Excerpted passage:
Relative risks of TN-C-S and TT

[John D v2.0]

When i say touch voltage i mean the voltage of two simultaneously touchable items. Which would be around 2m apart.
Step voltage would be the voltage between two parts you would step on.
Interesting discussion here though.

 

[JohnW2]

When i say touch voltage i mean the voltage of two simultaneously touchable items. Which would be around 2m apart.

Fair enough - that's also what I have been talking about. However, it does seem that different people have different understandings of "touch voltage".

As I said, in terms of the PD between two touchable things (if that's what you are calling "touch voltage"), if all proper CPCs and bonding are in place then, contrary to what you (I think) suggested, that PD (which you are calling "touch voltage") will be lower with TT than TN, since the fault current through (and hence 'voltage drop' in) the CPC carrying the fault current will be lower with TT.

If you 'complicate' TT by introducing the possibility of bonded low-impedance extraneous-c-ps, then you would be more-or-less talking about the equivalent of TN-S.

Kind Regards, John

 

[John D v2.0]

See what you mean.

I'm not sure if it's a good question for this stage of the debate, but why don't we use isolated supplies? Is the whole system of earthed supplies to protect people directly or just to warn that equipment is in a poor state and needs replacing or repairing, before we end up with two different pieces of equipment perhaps in two different dwellings becoming faulty on different live conductors and causing a shock hazard.
Could we get the same protection by using fused RCD plugs in the same way we use normal fused plugs at present, and don't bother with earthing at all?

 

[JohnW2]

See what you mean.

I'm please to hear that you agree.

I'm not sure if it's a good question for this stage of the debate, but why don't we use isolated supplies? Is the whole system of earthed supplies to protect people directly or just to warn that equipment is in a poor state and needs replacing or repairing, before we end up with two different pieces of equipment perhaps in two different dwellings becoming faulty on different live conductors and causing a shock hazard. Could we get the same protection by using fused RCD plugs in the same way we use normal fused plugs at present, and don't bother with earthing at all?

In very circumscribed and carefully controlled environments isolated (not earth-referenced) supplies are obviously possible.

Directions for this task: In the forum thread on the relative risks of TN-C-S and TT, roughly how far apart are two simultaneously touchable items said to be? The data after this point is separate material with no connection to the thread.

Stored entries
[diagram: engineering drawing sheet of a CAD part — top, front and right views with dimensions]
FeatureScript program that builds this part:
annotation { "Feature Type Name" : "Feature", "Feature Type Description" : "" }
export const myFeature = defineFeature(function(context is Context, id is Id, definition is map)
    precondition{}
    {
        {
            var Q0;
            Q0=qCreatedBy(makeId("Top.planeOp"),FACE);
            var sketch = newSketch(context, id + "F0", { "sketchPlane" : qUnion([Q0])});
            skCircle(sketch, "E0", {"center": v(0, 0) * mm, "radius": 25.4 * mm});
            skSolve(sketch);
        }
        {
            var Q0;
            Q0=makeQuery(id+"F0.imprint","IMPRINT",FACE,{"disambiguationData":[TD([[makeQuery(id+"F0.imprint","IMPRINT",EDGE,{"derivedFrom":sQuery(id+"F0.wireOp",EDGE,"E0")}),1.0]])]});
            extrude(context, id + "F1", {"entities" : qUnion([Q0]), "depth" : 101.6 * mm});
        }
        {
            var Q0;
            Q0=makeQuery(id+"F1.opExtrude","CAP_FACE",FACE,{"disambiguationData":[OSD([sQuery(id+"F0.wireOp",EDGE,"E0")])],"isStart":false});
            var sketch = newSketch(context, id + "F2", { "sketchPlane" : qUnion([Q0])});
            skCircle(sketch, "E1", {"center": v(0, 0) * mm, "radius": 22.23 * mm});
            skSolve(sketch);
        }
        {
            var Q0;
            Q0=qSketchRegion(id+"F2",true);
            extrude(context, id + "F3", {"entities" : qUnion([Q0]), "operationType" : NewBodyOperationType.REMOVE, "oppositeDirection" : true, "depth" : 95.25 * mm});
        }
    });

Expected output: Around 2m apart.